--- Supplied passage Enclosed Below ---
The 2018–19 UEFA Europa League qualifying phase and play-off round began on 26 June and ended on 30 August 2018.

A total of 178 teams competed in the qualifying system of the 2018–19 UEFA Europa League, which includes the qualifying phase and the play-off round, with 35 teams in Champions Path and 143 teams in Main Path. The 21 winners in the play-off round (8 from Champions Path, 13 from Main Path) advanced to the group stage, to join the 17 teams that entered in the group stage, the 6 losers of the Champions League play-off round (4 from Champions Path, 2 from League Path), and the 4 League Path losers of the Champions League third qualifying round.

Teams

Champions Path

The Champions Path included all league champions which were eliminated from the Champions Path qualifying phase of the Champions League, and consisted of the following rounds:
Second qualifying round (18 teams): 18 teams which entered in this round (3 losers of the Champions League preliminary round and 15 of the 16 losers of the Champions League first qualifying round).
Third qualifying round (20 teams): 11 teams which entered in this round (1 loser of the Champions League first qualifying round which receives a bye and 10 losers of the Champions League second qualifying round), and 9 winners of the second qualifying round.
Play-off round (16 teams): 6 teams which entered in this round (losers of the Champions League third qualifying round), and 10 winners of the third qualifying round.

Below are the participating teams (with their 2018 UEFA club coefficients), grouped by their starting rounds.

Notes

Main Path

The Main Path included all cup winners and league non-champions which did not qualify directly for the group stage, and consisted of the following rounds:
Preliminary round (14 teams): 14 teams which entered in this round.
First qualifying round (94 teams): 87 teams which entered in this round, and 7 winners of the preliminary round.
--- End of Enclosed Supplied passage ---
--- Data section Enclosed Below ---
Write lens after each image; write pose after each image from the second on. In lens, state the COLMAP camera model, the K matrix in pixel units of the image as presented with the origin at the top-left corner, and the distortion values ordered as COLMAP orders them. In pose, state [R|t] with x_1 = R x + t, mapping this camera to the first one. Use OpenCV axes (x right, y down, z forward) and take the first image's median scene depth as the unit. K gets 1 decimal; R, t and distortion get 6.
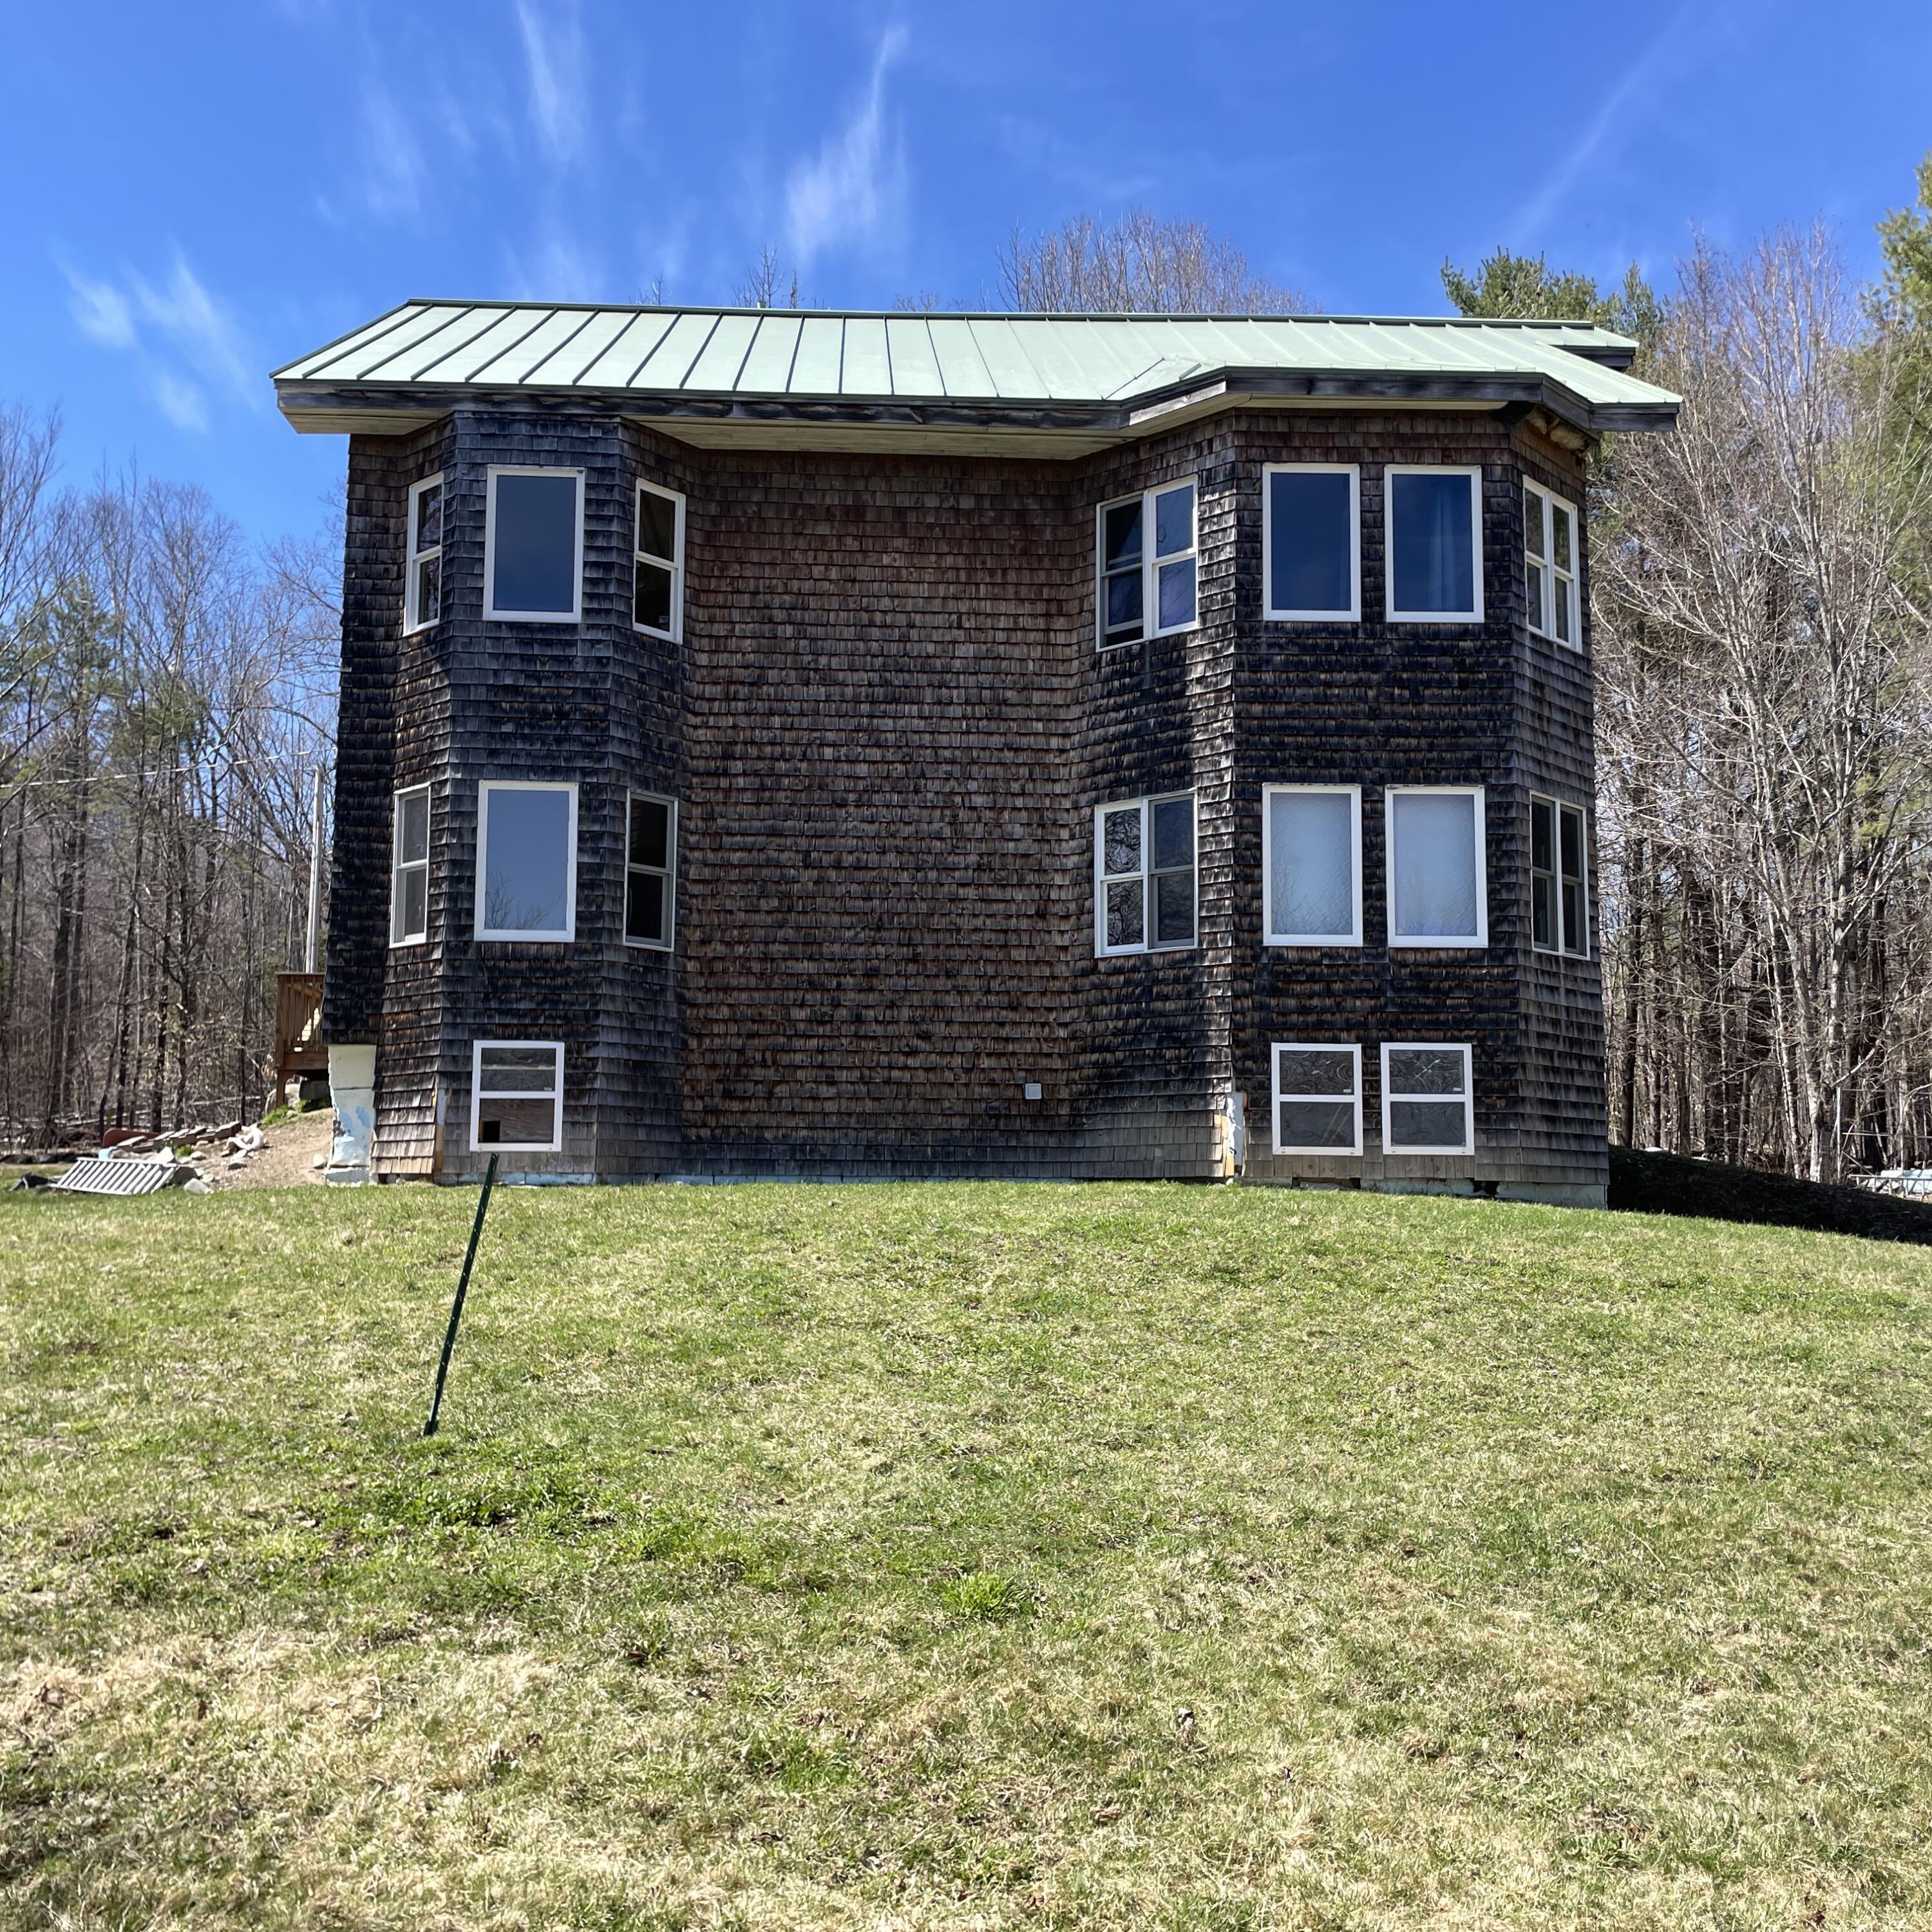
--- End of Enclosed Data section ---
→ **Required actions**:
(a) Using the Europa League qualifying article, decide whether each statement agrees with it: (i) The qualifying phase and play-off round began on 26 June 2018. (ii) The Champions Path had 143 teams. (iii) The Main Path preliminary round had 14 teams. For each, answer yes or no and quote the deciding words.
(b) According to the Europa League qualifying article, how many play-off round winners advanced to the group stage?
(c) Duplicate the Europa League qualifying article from "Play-off round (16" up to and including "the preliminary round.".
The listing has no connection to the Europa League qualifying article.

→ **List of solutions**:
(a)
(i) Yes: "began on 26 June and ended on 30 August 2018"
(ii) No: "with 35 teams in Champions Path and 143 teams in Main Path"
(iii) Yes: "Preliminary round (14 teams)"

(b) 21 winners advanced: 8 from Champions Path and 13 from Main Path.

(c)
Play-off round (16 teams): 6 teams which entered in this round (losers of the Champions League third qualifying round), and 10 winners of the third qualifying round.

Below are the participating teams (with their 2018 UEFA club coefficients), grouped by their starting rounds.

Notes

Main Path

The Main Path included all cup winners and league non-champions which did not qualify directly for the group stage, and consisted of the following rounds:
Preliminary round (14 teams): 14 teams which entered in this round.
First qualifying round (94 teams): 87 teams which entered in this round, and 7 winners of the preliminary round.